But first, to be contrary, lets spend a couple of paragraphs on Christmas telly.
But first, to be contrary, lets spend a couple of paragraphs on Christmas telly. Has Outnumbered (Christmas Eve, BBC 1) finally outstayed its welcome? It felt like it – the words from the mouths of babes joke lost a lot of its edge when it became abundantly clear that Ben’s voice had broken.
Did the BBC really think a double dose of Mrs Brown’s Boys (Christmas Eve and Boxing Day, BBC 1, then repeated on the 29th) would have the UK chuckling into their mince pies? If there is a more appalling attempt at humour on TV, I’ve yet to see it. And I watch ITV 2 a lot.
Why was there an outcry at someone dying in Downton (Christmas Day, ITV1) Soaps regularly kill off characters on Christmas Day but they’re not allowed to in a period drama? It’s set in the 1920s – they’re all dead really if you think about it.
And to New Year’s Eve and the Top of the Pops New Year special (BBC 1). Is there really no place on the BBC for a weekly Top of the Pops?
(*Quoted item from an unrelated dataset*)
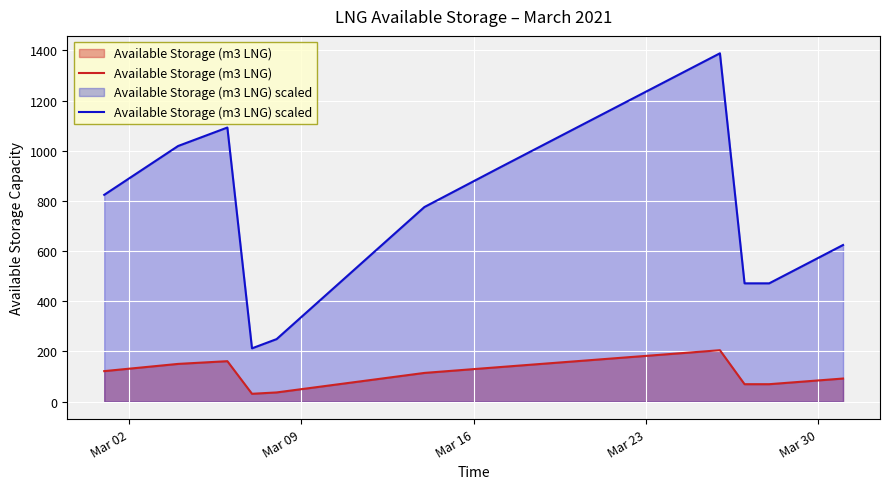

Which series has the largest total across all categories?

Available Storage (m3 LNG) scaled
Forget the nonsense about MTV killing it, and the growth of YouTube – how can the BBC really argue it doesn’t have room for a programme to celebrate music every week? Especially when they film three hours of the One Show each week.
So to 2013, and what better way to look ahead to the next 12 months than to find a TV channel which is showing its best TV programmes from the last 30 years? CITV – the children’s part of ITV which was spun off into its own satellite channel about six years ago.
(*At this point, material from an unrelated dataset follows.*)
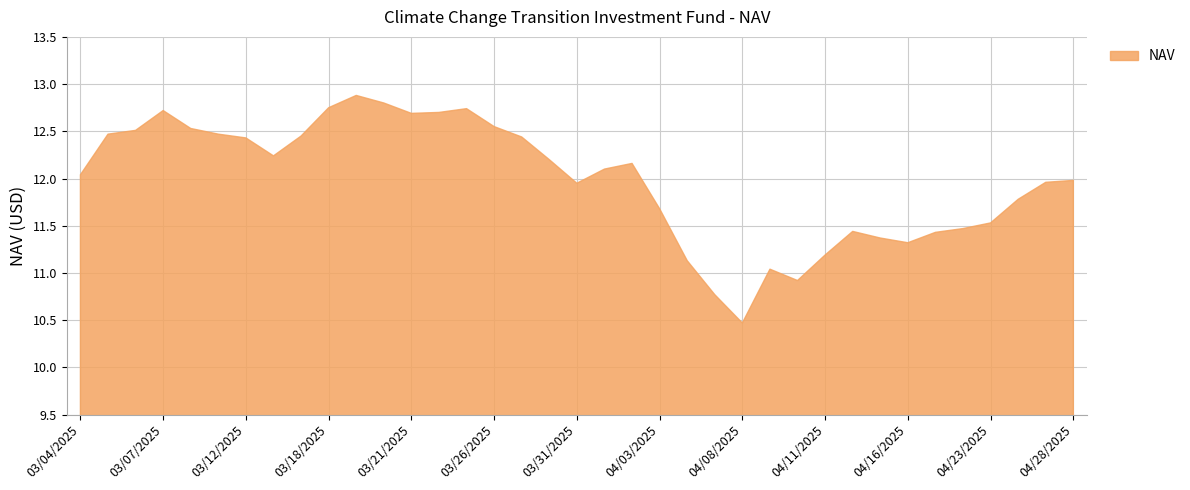

What is the maximum value shown in the chart?

12.9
It’s the one gaping gap in the digital TV world – a TV channel dedicated to old children’s TV programmes. DVDs of old children’s programmes fly off the shelves of HMV as fathers try to teach their youngsters about Dogtanian, Jimbo and the Jet Set and Dangermouse. YouTube is chocker-block with episodes of Superted and Bananaman yet on digital children’s TV channels like Nickelodeon, they pad out the day with back-to-back Peppa Pig.
TV myth has it that the BBC has always owned children’s TV, and that may have been true in the days of Andy Pandy and Bill and Ben. And until I read the schedule of programmes CITV plans to put out this weekend, I thought it was true of the 80s too.
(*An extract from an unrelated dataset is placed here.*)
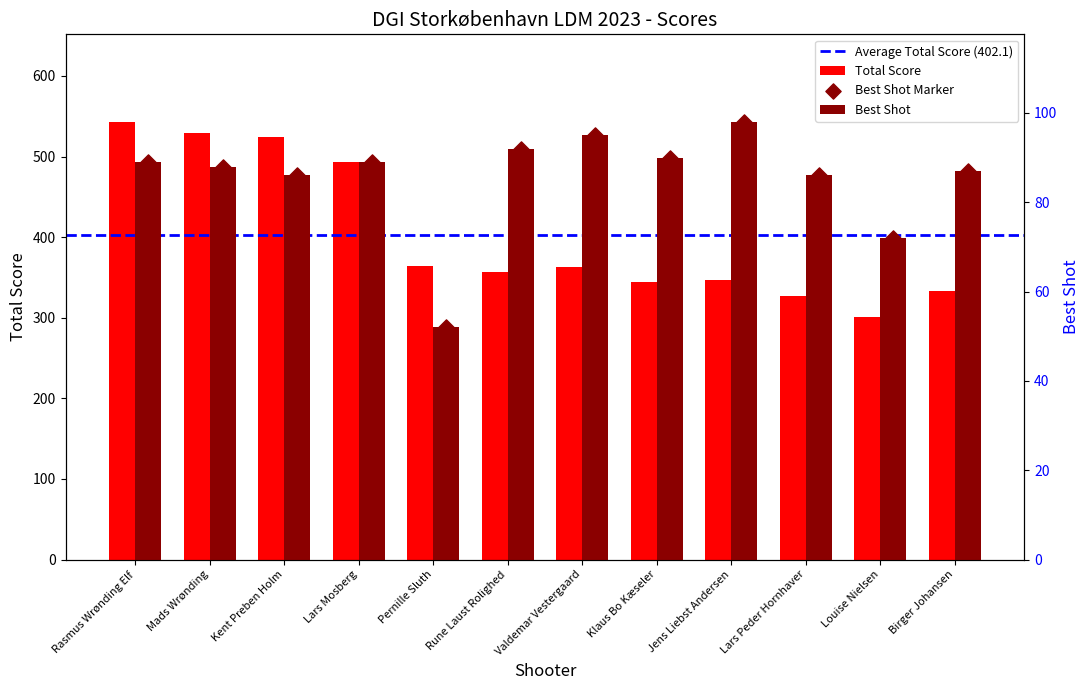

At how many categories does at least one series exceed 380?

4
Press Gang, the newspaper run by teenagers; Children’s Ward (you can work out that one for yourself) and Knightmare, a kind of The Cube set in a medieval cyberspace – before the word, cyberspace not medieval, was invented – they all get dusted down this weekend.
And then there’s the ones many have forgotten, like cartoon series The Raggy Dolls – as close to a representation of real life as you’ll find in the reject bin of a children’s toy factory – and T-Bag, an incredibly random drama about a green-faced witch packed with characters whose names all seemed to be puns on, well, tea. And Fun House, a Haribo-fuelled quiz show set in a softplay centre, and Woof, about a boy who turns into a dog.
For children everywhere, this is a glimpse into a past they’ll never fully experience – until I get my way.
Oh sure they don’t make them like they used to when it comes to kids TV. But then again, we never used to complain about people being killed on Christmas Day TV, either. And we never, ever, laughed at Mrs Brown’s Boys.